Olay, 18 Şubat’ta meydana geldi. Yurt arkadaşlarını kemer ve fırça sapı ile darp eden öğrenciler, yaptıklarını cep telefonuna kayıt ederek sosyal medya hesaplarından paylaştılar. Skandal, dayak yiyen öğrencinin yaşadıklarını ailesine anlatmasıyla ortaya çıktı.
İddialara göre, Pazartesi yurttan günü gözü morarmış şekilde okula giden 14 yaşındaki G.E.K.’yi gören öğretmenleri ne olduğunu sordu. G.E.K.’nin kapıya çaptığını söyleyince buna inanmayan öğretmenler durumu Alaca ilçesinde yaşayan ailesine haber verdi. Okula gelen G.E.K.’nin ailesi çocuklarından yaşadığı darp olayını öğrenince önce polise daha sonra ise Cumhuriyet Savcılığına giderek suç duyurusunda bulundu.

Olayla ilgili İHA’ya açıklamada bulunan anne Yıldız Küççük, daha önce de çocuğunun izinli olarak ilçeye geldiğinde, elbiselerini değiştirirken vücudunda darp izleri gördüğünü söyledi.
Bu sene liseye başlayan 14 yaşındaki oğlunun kendileri ilçede yaşadıkları için okulun yurduna yerleştirdiklerini anlatan anne Küççük, “Haftasonu oğlum evdeydi.

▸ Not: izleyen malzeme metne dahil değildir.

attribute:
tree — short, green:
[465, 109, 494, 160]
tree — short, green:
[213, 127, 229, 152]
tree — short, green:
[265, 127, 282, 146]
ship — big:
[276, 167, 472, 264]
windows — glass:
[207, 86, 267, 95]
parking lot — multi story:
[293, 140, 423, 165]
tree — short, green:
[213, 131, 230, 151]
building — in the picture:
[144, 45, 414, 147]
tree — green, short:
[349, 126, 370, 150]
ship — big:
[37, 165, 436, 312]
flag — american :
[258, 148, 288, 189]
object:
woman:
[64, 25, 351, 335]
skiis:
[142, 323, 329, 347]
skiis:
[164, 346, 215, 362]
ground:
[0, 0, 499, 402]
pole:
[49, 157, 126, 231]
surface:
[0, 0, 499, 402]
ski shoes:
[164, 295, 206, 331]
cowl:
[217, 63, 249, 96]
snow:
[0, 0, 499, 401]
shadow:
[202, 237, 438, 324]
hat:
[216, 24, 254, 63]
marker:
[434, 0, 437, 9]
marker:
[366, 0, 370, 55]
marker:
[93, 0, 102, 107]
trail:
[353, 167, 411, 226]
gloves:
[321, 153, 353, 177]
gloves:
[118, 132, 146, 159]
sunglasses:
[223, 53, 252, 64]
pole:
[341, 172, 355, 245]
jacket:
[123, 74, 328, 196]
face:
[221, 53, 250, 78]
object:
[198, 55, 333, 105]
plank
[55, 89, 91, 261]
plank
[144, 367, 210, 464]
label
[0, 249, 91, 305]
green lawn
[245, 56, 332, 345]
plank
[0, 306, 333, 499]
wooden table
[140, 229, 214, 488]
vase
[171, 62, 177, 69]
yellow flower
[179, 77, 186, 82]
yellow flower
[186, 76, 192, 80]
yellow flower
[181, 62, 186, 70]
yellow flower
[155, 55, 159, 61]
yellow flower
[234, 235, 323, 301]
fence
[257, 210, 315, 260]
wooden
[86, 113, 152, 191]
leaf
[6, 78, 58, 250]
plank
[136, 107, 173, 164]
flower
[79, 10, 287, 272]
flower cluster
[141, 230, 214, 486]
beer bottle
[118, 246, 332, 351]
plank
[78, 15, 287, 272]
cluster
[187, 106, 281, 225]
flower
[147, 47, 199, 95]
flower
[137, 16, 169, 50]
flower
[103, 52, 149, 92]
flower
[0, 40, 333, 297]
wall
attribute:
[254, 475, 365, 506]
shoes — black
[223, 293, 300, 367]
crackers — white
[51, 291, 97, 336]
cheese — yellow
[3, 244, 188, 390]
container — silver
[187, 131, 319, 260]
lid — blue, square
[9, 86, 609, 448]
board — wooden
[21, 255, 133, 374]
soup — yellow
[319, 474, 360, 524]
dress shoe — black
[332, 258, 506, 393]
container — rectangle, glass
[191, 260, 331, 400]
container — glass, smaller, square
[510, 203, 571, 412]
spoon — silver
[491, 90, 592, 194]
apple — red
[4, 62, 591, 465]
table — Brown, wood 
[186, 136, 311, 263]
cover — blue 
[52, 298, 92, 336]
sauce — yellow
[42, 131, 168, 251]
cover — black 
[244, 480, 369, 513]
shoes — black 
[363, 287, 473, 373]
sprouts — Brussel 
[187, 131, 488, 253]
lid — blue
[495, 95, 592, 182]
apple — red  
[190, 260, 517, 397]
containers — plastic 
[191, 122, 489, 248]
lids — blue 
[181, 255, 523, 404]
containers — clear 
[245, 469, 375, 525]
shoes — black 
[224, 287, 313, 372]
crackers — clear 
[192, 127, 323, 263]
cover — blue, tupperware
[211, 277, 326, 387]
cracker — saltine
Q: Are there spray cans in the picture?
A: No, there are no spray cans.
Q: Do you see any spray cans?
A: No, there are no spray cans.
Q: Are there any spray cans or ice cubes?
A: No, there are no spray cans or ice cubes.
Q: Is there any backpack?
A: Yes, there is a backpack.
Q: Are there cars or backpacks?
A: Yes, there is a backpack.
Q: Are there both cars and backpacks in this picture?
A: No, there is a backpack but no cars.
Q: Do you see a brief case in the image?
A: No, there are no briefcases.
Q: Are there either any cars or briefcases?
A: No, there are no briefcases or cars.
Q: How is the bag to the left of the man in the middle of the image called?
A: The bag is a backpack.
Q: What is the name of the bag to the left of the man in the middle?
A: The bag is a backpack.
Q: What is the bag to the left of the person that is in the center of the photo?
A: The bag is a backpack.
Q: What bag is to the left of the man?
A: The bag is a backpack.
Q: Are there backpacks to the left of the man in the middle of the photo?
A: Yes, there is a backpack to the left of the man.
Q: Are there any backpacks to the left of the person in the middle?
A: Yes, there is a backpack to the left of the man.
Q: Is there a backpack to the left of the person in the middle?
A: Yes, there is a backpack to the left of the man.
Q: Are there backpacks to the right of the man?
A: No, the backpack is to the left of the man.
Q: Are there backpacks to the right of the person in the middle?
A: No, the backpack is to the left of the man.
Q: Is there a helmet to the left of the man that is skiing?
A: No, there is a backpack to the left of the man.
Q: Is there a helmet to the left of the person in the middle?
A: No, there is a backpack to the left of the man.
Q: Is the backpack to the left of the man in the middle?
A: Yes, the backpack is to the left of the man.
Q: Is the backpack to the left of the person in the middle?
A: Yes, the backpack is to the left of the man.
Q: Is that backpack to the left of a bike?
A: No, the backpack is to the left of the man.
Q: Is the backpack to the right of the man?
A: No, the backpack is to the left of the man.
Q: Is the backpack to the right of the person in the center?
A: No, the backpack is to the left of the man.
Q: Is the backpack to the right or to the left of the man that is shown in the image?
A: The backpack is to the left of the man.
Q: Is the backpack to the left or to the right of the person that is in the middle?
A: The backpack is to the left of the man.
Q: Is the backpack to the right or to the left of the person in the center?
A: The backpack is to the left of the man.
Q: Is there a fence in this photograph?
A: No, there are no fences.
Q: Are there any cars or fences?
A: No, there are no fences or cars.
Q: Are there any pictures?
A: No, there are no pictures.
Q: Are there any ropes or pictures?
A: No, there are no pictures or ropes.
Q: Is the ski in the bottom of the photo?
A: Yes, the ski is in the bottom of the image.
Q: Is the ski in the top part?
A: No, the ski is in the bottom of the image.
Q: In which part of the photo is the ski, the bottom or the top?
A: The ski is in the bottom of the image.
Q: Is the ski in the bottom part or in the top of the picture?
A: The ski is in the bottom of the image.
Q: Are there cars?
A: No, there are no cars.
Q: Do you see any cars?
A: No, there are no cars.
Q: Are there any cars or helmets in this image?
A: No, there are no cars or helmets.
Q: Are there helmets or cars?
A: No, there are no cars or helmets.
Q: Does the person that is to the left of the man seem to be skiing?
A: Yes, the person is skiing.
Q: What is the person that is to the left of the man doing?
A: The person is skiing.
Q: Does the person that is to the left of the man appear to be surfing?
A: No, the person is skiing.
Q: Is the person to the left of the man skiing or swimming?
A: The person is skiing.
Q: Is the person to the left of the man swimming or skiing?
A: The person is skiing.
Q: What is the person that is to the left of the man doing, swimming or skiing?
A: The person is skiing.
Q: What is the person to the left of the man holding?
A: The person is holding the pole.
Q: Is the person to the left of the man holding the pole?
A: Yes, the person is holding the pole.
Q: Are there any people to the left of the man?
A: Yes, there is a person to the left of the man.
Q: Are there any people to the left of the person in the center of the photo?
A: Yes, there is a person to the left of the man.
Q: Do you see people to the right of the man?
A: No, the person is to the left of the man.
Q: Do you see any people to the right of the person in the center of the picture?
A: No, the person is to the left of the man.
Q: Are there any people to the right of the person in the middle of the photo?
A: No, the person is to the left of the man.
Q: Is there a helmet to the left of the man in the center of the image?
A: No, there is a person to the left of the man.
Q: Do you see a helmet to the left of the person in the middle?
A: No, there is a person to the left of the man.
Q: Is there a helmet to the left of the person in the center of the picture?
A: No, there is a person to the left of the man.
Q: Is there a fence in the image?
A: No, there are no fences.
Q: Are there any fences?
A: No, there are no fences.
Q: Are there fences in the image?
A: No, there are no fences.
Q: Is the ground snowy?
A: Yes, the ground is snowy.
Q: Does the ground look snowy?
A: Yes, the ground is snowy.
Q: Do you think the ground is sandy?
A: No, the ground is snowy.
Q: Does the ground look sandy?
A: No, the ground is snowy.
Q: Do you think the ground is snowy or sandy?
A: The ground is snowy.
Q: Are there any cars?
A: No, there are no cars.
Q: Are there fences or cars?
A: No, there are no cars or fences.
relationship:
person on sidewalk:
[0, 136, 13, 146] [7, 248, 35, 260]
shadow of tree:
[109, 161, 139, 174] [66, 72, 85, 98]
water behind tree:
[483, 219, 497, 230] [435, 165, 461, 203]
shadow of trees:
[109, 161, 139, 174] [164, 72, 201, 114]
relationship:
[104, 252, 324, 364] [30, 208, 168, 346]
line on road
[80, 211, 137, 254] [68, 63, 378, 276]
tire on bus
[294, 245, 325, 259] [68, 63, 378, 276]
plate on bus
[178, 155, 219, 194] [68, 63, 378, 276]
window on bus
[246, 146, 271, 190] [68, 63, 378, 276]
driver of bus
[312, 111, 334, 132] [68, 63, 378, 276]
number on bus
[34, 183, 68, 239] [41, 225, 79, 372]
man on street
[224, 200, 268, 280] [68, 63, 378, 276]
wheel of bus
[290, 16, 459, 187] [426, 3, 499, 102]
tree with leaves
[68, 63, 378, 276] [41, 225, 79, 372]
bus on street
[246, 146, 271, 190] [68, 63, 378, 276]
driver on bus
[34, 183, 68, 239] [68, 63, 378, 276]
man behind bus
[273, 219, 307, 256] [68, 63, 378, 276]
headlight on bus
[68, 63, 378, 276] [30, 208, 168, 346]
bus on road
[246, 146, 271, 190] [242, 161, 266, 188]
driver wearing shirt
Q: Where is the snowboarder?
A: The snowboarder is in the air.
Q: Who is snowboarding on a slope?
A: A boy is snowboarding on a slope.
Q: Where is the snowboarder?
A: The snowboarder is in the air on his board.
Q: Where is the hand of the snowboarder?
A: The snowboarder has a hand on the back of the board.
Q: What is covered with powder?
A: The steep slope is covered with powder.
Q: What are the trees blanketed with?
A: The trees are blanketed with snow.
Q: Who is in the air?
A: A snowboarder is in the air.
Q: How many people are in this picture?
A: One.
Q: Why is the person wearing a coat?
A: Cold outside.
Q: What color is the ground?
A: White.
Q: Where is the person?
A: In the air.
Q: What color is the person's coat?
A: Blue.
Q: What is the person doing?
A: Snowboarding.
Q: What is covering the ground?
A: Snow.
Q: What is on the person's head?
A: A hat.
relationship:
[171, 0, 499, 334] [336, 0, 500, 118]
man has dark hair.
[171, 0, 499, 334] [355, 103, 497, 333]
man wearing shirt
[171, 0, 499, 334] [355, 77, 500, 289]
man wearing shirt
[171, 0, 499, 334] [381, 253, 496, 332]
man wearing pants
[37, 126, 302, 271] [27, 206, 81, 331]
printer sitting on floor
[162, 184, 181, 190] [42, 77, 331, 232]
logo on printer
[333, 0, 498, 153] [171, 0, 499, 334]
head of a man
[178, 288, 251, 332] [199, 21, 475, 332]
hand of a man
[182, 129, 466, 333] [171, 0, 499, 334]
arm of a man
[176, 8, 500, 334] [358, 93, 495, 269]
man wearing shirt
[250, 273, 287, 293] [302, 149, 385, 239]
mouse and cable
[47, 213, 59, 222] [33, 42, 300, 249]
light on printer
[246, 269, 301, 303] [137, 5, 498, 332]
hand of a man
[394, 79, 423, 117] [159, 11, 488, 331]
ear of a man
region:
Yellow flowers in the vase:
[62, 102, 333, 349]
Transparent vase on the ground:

Pazar akşamı saat 22.00'de babası ile Çorum'a gidip oğlumu yurduna bıraktık. Olay biz bıraktıktan sonra yaşanıyor. Aynı yurtta kalan 3 öğrenci darp ettikleri oğlumu sandalyeye oturtuyor. Bunlardan birisi cep telefonu ile görüntüsünü çekiyor. B.G. elinde sopa ile diğeri kemerle çocuğumu dövüyorlar. Oğlumun ayağına vurulan sopanın kopan parçası gözüne çarpıyor. Çarpmanın etkisi ile yere düşen oğlum acı içinde kıvranıyor. Yerde yarı baygın yatan oğlumu dövmeye devam ediyorlar. Daha sonra bize haber vermesin diye cep telefonunu alıyorlar. O gece sabaha kadar üç kişi çocuğumun bizimle iletişim kurmasına izin vermiyorlar. Okul öğretmeni bize haber verince eşimle Çorum'a gittik. Çocuğu alıp doktora götürdük. Çocuğumu o kadar korkutmuşlar ve psikolojisini bozmuşlar ki çocuğum tekrar yurda gideceğim diye korkudan yaşadıklarını anlatmadı. Öğretmenleri gibi bize de kapının koluna çarptım dedi fakat biz inanmadık. Çocuğumuzu eve götürdüğümüzde bir daha seni okula göndermeyeceğiz dediğimde 3 arkadaşının kendisini dövdüğünü söyledi. İkisi döverken birisi kameraya çekmiş. Oğlumu döven çocukların aileleri ile irtibata geçtik. Çocuklardan birisinin babası kendilerinden şikâyetçi olmamamız şartı ile darp olayı yaşanırken çekilen görüntülerin bir bölümünü bize gönderdi. Benim çocuğum yapmadı D. yaptı dedi. Madem onun çocuğu yapmadıysa onun çocuğunun elindeki kemer ne? Bir insan gelip de beni iki saat dövün diyebilir mi? Benim çocuğumu daha önce video çekmeden önce dövüyorlar. Ben yurda bıraktıktan sonra döndükten sonra oturtup videoyu çekiyorlar” dedi.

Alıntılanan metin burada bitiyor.